## Assigned task
Output every line of the data below verbatim, keeping the original order, spelling, and punctuation.

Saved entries
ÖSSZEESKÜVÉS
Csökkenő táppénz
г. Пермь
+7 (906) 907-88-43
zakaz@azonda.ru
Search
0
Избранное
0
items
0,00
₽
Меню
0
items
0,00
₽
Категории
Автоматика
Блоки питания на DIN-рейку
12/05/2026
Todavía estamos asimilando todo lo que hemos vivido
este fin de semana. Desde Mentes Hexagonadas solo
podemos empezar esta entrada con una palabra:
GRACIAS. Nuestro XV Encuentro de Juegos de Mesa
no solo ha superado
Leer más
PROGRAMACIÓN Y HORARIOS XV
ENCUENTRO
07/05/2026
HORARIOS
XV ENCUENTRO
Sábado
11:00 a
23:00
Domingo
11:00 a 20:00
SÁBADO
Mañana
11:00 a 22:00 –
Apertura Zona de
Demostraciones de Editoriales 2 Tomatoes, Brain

## Response
ÖSSZEESKÜVÉS
Csökkenő táppénz
г. Пермь
+7 (906) 907-88-43
zakaz@azonda.ru
Search
0
Избранное
0
items
0,00
₽
Меню
0
items
0,00
₽
Категории
Автоматика
Блоки питания на DIN-рейку
12/05/2026
Todavía estamos asimilando todo lo que hemos vivido
este fin de semana. Desde Mentes Hexagonadas solo
podemos empezar esta entrada con una palabra:
GRACIAS. Nuestro XV Encuentro de Juegos de Mesa
no solo ha superado
Leer más
PROGRAMACIÓN Y HORARIOS XV
ENCUENTRO
07/05/2026
HORARIOS
XV ENCUENTRO
Sábado
11:00 a
23:00
Domingo
11:00 a 20:00
SÁBADO
Mañana
11:00 a 22:00 –
Apertura Zona de
Demostraciones de Editoriales 2 Tomatoes, Brain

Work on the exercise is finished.